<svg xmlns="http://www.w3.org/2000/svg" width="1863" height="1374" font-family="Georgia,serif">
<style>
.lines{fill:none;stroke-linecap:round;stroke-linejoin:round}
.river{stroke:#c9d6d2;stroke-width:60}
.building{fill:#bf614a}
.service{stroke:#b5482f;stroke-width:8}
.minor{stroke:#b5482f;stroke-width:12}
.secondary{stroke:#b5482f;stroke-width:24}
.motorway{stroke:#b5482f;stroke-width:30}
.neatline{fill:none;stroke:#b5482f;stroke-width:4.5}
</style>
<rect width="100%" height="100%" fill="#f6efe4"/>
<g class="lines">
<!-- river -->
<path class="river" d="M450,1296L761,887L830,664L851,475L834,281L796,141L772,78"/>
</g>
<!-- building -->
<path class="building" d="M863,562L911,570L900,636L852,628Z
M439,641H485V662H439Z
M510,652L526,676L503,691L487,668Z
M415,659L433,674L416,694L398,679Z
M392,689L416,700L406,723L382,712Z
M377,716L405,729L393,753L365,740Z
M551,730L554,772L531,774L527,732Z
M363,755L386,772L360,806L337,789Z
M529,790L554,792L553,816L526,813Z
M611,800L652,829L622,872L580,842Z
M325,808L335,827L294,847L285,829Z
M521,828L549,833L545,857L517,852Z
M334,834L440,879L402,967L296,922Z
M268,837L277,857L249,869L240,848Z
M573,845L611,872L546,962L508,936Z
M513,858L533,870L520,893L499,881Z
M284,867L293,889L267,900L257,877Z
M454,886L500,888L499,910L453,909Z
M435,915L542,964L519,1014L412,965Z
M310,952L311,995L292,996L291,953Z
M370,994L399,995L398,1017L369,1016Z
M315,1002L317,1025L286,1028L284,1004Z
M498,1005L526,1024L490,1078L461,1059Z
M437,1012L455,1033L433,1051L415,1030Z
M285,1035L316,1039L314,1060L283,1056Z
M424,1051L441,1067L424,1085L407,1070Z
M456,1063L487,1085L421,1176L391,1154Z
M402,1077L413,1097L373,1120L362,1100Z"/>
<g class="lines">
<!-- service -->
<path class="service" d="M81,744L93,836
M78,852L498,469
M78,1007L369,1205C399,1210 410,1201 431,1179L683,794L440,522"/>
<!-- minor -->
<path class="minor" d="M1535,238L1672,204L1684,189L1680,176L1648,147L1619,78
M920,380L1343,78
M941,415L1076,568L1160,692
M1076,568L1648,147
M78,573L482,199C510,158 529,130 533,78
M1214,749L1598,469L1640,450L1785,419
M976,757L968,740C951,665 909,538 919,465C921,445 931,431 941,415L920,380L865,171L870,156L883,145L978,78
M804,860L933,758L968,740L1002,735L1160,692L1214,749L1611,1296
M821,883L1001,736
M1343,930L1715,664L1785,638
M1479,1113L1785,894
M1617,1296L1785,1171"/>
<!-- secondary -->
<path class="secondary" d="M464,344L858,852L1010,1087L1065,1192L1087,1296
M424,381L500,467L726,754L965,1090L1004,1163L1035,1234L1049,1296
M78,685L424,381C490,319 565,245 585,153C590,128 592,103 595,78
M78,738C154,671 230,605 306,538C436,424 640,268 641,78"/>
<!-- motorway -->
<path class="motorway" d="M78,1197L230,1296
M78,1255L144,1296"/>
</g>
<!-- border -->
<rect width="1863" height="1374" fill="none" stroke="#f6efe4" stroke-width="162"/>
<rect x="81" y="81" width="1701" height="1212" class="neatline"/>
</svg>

▶ [WORK ITEM] Write out the whole listing again, exactly as it stands.

▶ [RESPONSE AREA]
<svg xmlns="http://www.w3.org/2000/svg" width="1863" height="1374" font-family="Georgia,serif">
<style>
.lines{fill:none;stroke-linecap:round;stroke-linejoin:round}
.river{stroke:#c9d6d2;stroke-width:60}
.building{fill:#bf614a}
.service{stroke:#b5482f;stroke-width:8}
.minor{stroke:#b5482f;stroke-width:12}
.secondary{stroke:#b5482f;stroke-width:24}
.motorway{stroke:#b5482f;stroke-width:30}
.neatline{fill:none;stroke:#b5482f;stroke-width:4.5}
</style>
<rect width="100%" height="100%" fill="#f6efe4"/>
<g class="lines">
<!-- river -->
<path class="river" d="M450,1296L761,887L830,664L851,475L834,281L796,141L772,78"/>
</g>
<!-- building -->
<path class="building" d="M863,562L911,570L900,636L852,628Z
M439,641H485V662H439Z
M510,652L526,676L503,691L487,668Z
M415,659L433,674L416,694L398,679Z
M392,689L416,700L406,723L382,712Z
M377,716L405,729L393,753L365,740Z
M551,730L554,772L531,774L527,732Z
M363,755L386,772L360,806L337,789Z
M529,790L554,792L553,816L526,813Z
M611,800L652,829L622,872L580,842Z
M325,808L335,827L294,847L285,829Z
M521,828L549,833L545,857L517,852Z
M334,834L440,879L402,967L296,922Z
M268,837L277,857L249,869L240,848Z
M573,845L611,872L546,962L508,936Z
M513,858L533,870L520,893L499,881Z
M284,867L293,889L267,900L257,877Z
M454,886L500,888L499,910L453,909Z
M435,915L542,964L519,1014L412,965Z
M310,952L311,995L292,996L291,953Z
M370,994L399,995L398,1017L369,1016Z
M315,1002L317,1025L286,1028L284,1004Z
M498,1005L526,1024L490,1078L461,1059Z
M437,1012L455,1033L433,1051L415,1030Z
M285,1035L316,1039L314,1060L283,1056Z
M424,1051L441,1067L424,1085L407,1070Z
M456,1063L487,1085L421,1176L391,1154Z
M402,1077L413,1097L373,1120L362,1100Z"/>
<g class="lines">
<!-- service -->
<path class="service" d="M81,744L93,836
M78,852L498,469
M78,1007L369,1205C399,1210 410,1201 431,1179L683,794L440,522"/>
<!-- minor -->
<path class="minor" d="M1535,238L1672,204L1684,189L1680,176L1648,147L1619,78
M920,380L1343,78
M941,415L1076,568L1160,692
M1076,568L1648,147
M78,573L482,199C510,158 529,130 533,78
M1214,749L1598,469L1640,450L1785,419
M976,757L968,740C951,665 909,538 919,465C921,445 931,431 941,415L920,380L865,171L870,156L883,145L978,78
M804,860L933,758L968,740L1002,735L1160,692L1214,749L1611,1296
M821,883L1001,736
M1343,930L1715,664L1785,638
M1479,1113L1785,894
M1617,1296L1785,1171"/>
<!-- secondary -->
<path class="secondary" d="M464,344L858,852L1010,1087L1065,1192L1087,1296
M424,381L500,467L726,754L965,1090L1004,1163L1035,1234L1049,1296
M78,685L424,381C490,319 565,245 585,153C590,128 592,103 595,78
M78,738C154,671 230,605 306,538C436,424 640,268 641,78"/>
<!-- motorway -->
<path class="motorway" d="M78,1197L230,1296
M78,1255L144,1296"/>
</g>
<!-- border -->
<rect width="1863" height="1374" fill="none" stroke="#f6efe4" stroke-width="162"/>
<rect x="81" y="81" width="1701" height="1212" class="neatline"/>
</svg>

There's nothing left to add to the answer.